**Your instructions:** Starting at the beginning of the entries and ending with the line that contains "ground and air", give each line as an item in a numbered list, omitting any blank lines.

**Supplied records:**
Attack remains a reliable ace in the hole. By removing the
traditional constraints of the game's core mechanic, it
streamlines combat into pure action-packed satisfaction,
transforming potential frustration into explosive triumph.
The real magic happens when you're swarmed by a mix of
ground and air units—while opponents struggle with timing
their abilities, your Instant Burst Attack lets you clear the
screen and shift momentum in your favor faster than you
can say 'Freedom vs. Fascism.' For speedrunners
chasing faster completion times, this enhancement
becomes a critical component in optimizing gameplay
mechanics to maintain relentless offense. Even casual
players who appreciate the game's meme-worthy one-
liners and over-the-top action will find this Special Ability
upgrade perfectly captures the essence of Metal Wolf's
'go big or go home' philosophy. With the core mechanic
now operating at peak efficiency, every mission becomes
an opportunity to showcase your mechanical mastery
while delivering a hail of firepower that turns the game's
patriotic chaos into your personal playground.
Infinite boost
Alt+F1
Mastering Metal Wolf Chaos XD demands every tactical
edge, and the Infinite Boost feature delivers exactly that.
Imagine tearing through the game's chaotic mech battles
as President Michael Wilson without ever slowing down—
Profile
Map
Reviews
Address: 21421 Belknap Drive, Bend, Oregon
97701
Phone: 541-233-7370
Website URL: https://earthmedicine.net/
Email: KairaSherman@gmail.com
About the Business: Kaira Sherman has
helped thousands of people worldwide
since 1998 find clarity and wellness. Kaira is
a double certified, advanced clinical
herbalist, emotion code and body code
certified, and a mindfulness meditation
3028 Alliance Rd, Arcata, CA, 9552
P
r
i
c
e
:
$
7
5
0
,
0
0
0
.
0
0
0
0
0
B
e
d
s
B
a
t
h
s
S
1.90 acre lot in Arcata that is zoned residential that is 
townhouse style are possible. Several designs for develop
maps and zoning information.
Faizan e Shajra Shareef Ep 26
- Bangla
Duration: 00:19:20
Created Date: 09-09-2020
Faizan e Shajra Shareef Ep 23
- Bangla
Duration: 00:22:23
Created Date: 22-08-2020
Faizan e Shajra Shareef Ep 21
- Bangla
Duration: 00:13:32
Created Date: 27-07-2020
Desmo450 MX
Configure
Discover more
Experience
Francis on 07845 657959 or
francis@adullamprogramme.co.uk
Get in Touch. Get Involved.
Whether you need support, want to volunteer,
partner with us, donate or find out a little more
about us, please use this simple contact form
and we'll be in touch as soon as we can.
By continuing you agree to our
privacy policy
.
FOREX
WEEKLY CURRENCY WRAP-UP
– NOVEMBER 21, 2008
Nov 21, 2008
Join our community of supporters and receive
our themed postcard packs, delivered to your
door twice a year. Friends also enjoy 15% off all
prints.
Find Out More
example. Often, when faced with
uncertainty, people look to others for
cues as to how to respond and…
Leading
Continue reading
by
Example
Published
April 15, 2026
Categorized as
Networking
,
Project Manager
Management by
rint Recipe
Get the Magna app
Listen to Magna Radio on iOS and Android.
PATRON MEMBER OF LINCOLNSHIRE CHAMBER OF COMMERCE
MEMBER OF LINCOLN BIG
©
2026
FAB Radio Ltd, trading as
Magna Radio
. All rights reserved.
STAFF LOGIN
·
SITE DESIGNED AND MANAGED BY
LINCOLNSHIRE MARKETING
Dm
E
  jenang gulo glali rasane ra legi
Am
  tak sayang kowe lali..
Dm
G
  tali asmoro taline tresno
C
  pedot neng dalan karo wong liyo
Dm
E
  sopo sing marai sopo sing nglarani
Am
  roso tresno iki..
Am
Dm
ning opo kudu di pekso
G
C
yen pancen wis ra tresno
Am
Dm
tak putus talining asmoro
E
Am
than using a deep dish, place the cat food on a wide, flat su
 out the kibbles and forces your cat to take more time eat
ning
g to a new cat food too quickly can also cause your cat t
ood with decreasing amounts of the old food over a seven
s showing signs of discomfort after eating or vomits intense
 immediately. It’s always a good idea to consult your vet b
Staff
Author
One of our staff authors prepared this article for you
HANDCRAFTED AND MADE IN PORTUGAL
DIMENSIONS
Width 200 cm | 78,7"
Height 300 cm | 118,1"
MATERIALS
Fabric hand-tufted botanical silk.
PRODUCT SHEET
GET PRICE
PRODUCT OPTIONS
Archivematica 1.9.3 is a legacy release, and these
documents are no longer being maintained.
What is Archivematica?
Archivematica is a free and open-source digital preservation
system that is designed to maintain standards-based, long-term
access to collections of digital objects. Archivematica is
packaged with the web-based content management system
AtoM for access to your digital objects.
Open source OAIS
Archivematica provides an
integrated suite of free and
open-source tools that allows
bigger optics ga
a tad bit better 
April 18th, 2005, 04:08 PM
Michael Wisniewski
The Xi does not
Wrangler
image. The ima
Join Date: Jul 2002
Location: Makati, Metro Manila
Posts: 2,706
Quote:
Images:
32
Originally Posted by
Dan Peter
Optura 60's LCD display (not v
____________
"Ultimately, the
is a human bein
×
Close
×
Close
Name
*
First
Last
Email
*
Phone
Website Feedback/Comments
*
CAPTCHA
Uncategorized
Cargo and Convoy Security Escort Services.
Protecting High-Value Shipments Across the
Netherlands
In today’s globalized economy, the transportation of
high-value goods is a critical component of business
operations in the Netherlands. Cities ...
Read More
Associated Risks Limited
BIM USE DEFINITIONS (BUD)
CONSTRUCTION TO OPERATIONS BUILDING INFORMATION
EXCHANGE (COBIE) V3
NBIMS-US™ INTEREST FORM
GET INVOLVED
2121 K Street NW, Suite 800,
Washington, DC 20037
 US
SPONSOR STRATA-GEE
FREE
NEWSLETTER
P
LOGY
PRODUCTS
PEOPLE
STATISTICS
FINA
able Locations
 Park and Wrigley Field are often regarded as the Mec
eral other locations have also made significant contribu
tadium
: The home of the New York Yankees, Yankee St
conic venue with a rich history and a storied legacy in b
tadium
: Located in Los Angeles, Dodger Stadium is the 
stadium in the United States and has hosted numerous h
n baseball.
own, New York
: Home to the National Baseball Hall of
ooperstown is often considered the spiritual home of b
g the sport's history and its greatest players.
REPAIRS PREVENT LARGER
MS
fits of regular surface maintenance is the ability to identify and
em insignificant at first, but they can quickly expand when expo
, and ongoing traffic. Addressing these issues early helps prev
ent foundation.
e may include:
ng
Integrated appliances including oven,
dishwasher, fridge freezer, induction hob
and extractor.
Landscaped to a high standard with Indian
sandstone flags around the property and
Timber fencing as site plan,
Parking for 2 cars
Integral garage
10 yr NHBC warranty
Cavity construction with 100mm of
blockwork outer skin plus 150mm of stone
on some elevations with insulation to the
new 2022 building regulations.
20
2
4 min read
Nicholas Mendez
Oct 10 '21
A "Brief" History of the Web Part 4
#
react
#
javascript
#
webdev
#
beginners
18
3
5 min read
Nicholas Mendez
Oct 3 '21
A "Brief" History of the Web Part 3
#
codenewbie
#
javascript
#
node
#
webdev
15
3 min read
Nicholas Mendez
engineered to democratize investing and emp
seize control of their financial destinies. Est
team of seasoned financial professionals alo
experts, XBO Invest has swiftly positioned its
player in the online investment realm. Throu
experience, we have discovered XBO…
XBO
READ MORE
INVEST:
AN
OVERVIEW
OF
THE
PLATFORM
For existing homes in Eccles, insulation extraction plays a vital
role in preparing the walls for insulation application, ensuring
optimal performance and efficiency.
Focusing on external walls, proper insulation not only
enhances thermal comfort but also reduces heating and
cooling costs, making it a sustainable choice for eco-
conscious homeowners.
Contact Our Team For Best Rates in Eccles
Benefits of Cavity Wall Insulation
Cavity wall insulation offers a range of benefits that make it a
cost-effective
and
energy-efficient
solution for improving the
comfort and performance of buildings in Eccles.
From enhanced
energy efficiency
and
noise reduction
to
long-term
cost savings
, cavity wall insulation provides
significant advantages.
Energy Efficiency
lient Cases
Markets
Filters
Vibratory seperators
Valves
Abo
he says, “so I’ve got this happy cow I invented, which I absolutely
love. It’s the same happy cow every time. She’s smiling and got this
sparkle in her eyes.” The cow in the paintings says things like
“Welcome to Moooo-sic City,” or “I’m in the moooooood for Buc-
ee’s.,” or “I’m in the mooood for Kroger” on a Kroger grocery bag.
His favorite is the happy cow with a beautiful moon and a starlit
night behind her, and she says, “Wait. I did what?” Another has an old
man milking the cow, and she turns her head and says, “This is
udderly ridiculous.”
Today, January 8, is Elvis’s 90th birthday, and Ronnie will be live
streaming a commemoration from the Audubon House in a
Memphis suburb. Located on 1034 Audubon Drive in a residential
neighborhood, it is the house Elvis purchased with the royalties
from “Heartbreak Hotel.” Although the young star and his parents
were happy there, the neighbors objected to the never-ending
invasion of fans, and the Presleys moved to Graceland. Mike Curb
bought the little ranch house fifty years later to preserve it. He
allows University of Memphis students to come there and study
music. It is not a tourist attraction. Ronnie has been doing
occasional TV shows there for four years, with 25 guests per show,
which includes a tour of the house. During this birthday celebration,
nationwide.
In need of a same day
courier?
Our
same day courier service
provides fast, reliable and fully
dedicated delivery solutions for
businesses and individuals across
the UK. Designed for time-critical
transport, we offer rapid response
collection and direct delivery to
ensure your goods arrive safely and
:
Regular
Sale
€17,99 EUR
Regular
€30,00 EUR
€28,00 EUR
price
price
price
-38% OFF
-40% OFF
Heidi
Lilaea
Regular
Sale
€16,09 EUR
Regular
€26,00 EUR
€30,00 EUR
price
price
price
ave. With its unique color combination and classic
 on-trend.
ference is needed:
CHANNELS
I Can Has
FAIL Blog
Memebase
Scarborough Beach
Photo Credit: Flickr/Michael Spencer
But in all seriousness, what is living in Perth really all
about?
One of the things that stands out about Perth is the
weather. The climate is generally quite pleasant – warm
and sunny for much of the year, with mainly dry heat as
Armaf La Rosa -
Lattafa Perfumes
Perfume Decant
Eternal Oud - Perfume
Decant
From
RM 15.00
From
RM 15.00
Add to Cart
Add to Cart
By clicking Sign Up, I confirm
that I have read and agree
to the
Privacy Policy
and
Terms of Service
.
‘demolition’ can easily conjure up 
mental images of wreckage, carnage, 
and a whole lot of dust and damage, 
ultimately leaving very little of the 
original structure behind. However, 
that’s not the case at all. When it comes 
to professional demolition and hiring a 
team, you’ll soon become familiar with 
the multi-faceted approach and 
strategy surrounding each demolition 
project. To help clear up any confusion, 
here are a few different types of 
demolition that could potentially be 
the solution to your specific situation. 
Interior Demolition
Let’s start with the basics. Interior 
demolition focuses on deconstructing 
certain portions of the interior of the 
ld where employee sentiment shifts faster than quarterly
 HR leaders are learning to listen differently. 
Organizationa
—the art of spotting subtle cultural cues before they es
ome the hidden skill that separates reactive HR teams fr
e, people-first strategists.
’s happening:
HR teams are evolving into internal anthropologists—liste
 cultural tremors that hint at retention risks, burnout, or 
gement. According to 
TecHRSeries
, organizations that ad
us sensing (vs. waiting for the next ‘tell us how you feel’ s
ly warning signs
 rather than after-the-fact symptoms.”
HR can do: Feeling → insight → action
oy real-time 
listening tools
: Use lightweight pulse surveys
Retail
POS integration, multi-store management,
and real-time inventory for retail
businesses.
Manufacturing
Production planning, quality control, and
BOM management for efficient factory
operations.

**Output:**
1. Attack remains a reliable ace in the hole. By removing the
2. traditional constraints of the game's core mechanic, it
3. streamlines combat into pure action-packed satisfaction,
4. transforming potential frustration into explosive triumph.
5. The real magic happens when you're swarmed by a mix of
6. ground and air units—while opponents struggle with timing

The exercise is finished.